Pan American Health Organization Symposium at CAMH

CAMH’s Office of International Health hosted more than 60 mental health and addiction experts from 13 countries for two days of intense discussion and debate as they considered actions to strengthen mental health and substance use plans and services in Latin America and the Caribbean. The event was co-organized by the Pan- American Health Organization (PAHO).

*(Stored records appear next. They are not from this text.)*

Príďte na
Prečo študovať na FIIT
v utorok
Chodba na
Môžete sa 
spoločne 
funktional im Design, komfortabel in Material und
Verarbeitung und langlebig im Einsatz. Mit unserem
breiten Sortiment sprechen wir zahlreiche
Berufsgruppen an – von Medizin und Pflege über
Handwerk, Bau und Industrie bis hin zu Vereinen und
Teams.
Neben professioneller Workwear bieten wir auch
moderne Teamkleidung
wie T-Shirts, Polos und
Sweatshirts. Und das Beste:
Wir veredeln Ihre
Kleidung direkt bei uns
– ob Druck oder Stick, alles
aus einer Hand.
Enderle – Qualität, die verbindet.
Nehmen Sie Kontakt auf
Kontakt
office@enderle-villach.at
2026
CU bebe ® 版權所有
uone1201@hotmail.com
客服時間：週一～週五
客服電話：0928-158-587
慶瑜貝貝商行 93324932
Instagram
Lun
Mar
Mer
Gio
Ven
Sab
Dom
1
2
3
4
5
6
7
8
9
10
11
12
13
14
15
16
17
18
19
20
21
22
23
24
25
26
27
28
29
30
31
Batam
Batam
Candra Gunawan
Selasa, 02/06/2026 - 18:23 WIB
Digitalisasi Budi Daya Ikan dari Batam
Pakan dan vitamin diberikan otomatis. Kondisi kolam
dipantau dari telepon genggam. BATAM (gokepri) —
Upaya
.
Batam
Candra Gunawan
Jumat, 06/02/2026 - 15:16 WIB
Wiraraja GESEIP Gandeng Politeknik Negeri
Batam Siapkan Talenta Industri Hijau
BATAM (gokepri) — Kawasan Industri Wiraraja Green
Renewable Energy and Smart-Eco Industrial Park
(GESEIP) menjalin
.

The symposium focussed special attention on the desperate need for mental health capacity building amongst primary care providers, and mental health protection in indigenous populations. Canada’s indigenous population is some three million people, and suicide rates among our Inuit citizens are the highest in the world, making these needs particularly strong here at home.

CAMH President and CEO Dr. Catherine Zahn told the group, “We’re in a special moment in time. Concerns about a concerted approach to helping people with mental illness and addictions are in the media. People with lived experience are speaking out openly. The science, discovery and innovation is creating hope. We’re working together!”